_Assignment_. The expected result is the full set of records, copied precisely, with images dropped.

_Supplied data_.
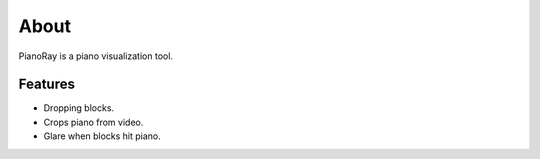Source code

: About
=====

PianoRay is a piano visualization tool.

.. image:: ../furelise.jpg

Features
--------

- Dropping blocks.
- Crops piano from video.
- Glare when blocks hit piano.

_Answer box_.
Source code

: About
=====

PianoRay is a piano visualization tool.

.. image:: ../furelise.jpg

Features
--------

- Dropping blocks.
- Crops piano from video.
- Glare when blocks hit piano.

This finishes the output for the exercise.